Local Catholics observed March 4 as a day of fasting and prayer. They also held a public procession in Bhatti’s home diocese of Faisalabad.
Archbishop Lawrence Saldanha of Lahore reacted to the minister’s death by saying it has robbed the country’s Catholics and minority groups of a “great leader” and has left them in a “precarious” situation.
The murder has shown that extremist religious parties are gaining the upper hand over a “very weak” government, he explained in an interview with the Catholic charity Aid to the Church in Need. The country’s 2.5 million Christians are now increasingly exposed to violence and intimidation by people with a mindset centered on “an extremist form of Islam.”

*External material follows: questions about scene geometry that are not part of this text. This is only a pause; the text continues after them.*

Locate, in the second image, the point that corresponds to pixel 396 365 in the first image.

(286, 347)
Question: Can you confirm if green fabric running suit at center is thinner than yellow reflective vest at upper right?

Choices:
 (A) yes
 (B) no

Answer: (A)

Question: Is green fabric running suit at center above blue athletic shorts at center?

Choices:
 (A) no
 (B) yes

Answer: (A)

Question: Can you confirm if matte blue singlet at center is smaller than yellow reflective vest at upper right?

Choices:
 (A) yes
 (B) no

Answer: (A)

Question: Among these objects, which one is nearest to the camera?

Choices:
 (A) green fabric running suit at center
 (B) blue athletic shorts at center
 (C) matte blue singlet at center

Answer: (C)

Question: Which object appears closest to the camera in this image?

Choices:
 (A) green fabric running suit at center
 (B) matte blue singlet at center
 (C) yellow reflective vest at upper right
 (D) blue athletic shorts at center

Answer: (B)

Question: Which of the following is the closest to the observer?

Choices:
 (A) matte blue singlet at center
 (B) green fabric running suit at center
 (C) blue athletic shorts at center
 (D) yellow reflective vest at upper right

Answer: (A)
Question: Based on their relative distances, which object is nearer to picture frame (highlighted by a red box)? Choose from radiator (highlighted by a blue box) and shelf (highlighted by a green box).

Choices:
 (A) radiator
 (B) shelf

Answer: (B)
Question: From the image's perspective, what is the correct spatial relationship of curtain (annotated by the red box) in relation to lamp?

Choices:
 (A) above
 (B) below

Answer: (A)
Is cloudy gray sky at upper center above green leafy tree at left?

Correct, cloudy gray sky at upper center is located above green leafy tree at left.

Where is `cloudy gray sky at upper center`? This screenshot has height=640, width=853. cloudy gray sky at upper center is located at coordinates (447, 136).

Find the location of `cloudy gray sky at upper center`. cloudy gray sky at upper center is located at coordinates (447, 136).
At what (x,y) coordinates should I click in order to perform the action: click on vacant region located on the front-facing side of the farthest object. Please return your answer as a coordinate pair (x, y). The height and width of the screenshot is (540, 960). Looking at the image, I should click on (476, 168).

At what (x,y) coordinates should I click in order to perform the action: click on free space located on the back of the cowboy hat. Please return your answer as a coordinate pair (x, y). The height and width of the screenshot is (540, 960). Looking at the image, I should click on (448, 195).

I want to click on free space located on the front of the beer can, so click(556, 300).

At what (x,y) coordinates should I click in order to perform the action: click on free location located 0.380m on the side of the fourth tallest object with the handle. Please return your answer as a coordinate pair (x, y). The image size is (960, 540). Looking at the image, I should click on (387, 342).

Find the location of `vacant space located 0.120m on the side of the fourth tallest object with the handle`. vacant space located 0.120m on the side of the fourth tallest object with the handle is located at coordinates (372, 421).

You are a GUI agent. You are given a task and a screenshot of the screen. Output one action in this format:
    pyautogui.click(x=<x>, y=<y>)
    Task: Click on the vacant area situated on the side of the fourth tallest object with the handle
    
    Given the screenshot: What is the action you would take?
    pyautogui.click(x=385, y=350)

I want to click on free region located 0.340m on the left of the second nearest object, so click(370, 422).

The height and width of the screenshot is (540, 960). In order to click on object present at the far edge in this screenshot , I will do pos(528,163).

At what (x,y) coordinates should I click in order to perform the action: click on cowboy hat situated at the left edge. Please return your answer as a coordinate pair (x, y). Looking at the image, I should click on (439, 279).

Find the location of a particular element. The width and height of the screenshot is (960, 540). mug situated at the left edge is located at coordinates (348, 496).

“The murder of Shahbaz Bhatti means that we have lost a great leader of our community who stood up for us and articulated the concerns and fears of our people. We do not have a leader now,” the archbishop said.
The slain minister was “a man of great integrity who had his opinions and stuck to them.” The archbishop doubted whether his successor would display the same courage and determination in the face of attacks on minorities’ rights.
“Our people are quite down. They are fearful of the future – more so than before,” Archbishop Saldanha reported. “People feel like second class citizens. We cannot speak out. We feel oppressed, repressed and depressed.”
Security has been increased for Christian buildings. Sacred Heart Cathedral in Lahore is under police guard with cameras, cement barriers, and sandbags. Perimeter walls have been raised by three feet.
The archbishop accused the government of failing to tackle fundamentalism. The religious parties have put much pressure on the government, which is weak and cannot stand against “the menace of extremism.”
Despite the threats, Archbishop Saldanha said Pakistan’s Catholics will endure.
“Our people are very resilient and determined. For centuries, they have been suffering. This is nothing new for them. They have always been under the thumb. We carry on with God’s grace.”